**DESCRIPTION OF THE TASK:** Look through the data below and return each line where "инструктор" appears.
....................
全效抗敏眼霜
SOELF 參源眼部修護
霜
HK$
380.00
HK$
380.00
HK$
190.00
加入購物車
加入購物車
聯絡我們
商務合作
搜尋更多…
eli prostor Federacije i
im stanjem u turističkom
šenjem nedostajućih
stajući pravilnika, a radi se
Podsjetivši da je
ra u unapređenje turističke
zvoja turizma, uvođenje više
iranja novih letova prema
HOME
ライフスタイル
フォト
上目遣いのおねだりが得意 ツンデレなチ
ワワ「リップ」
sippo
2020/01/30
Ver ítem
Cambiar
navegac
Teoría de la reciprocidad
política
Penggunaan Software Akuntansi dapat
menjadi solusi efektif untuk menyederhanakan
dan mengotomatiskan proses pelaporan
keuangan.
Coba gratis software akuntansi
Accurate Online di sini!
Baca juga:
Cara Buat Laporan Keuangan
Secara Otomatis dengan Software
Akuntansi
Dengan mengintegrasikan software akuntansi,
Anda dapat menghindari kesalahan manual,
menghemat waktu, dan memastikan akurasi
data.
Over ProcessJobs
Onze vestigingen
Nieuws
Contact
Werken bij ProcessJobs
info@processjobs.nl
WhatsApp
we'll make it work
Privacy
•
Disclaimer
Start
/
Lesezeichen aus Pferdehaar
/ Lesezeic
....................
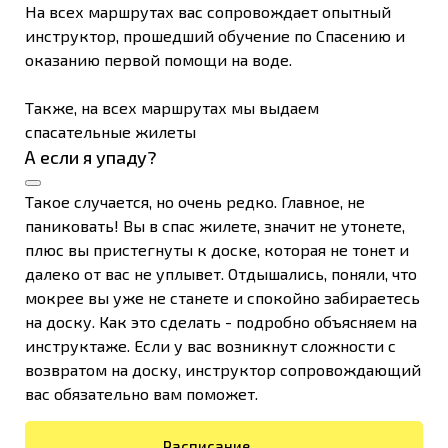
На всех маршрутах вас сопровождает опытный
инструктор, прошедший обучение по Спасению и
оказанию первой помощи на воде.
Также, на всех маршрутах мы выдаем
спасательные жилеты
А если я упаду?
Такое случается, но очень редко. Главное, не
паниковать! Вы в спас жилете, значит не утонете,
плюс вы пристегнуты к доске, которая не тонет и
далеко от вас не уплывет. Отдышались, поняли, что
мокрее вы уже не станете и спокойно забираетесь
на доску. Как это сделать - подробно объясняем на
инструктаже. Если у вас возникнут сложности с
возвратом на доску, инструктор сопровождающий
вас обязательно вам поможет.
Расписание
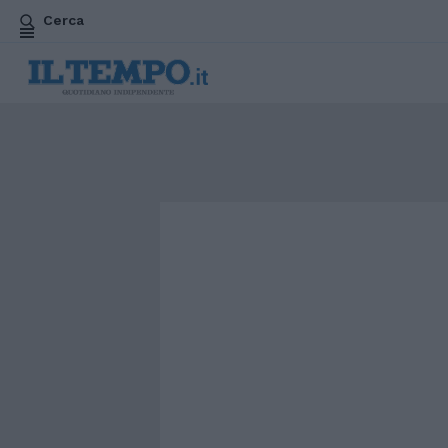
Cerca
....................
**SOLUTION:**
инструктор, прошедший обучение по Спасению и
возвратом на доску, инструктор сопровождающий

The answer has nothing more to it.